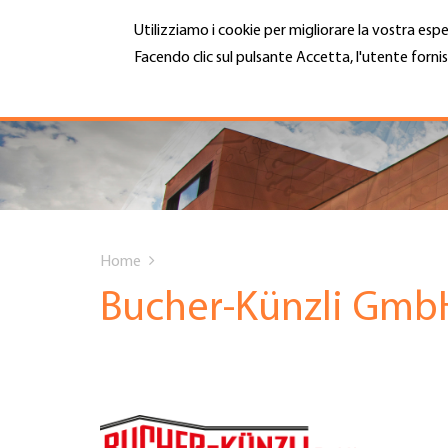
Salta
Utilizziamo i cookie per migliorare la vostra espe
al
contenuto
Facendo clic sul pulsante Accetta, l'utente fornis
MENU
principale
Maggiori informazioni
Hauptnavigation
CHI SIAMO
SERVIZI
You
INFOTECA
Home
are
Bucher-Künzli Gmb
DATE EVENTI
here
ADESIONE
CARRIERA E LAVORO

--

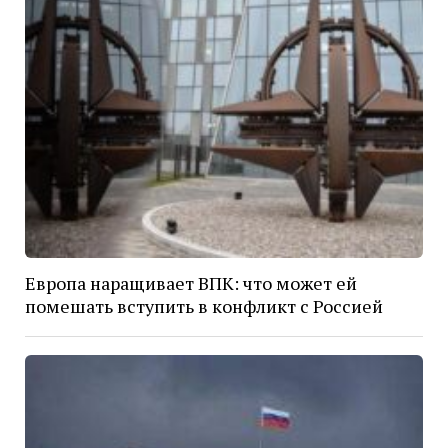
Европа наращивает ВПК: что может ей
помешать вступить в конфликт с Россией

Job item: Could you restate word for word the lines above from the one containing "Maggiori informazioni" through the one containing "CARRIERA E LAVORO", both included, and nothing else?

Completed exercise:
Maggiori informazioni
Hauptnavigation
CHI SIAMO
SERVIZI
You
INFOTECA
Home
are
Bucher-Künzli Gmb
DATE EVENTI
here
ADESIONE
CARRIERA E LAVORO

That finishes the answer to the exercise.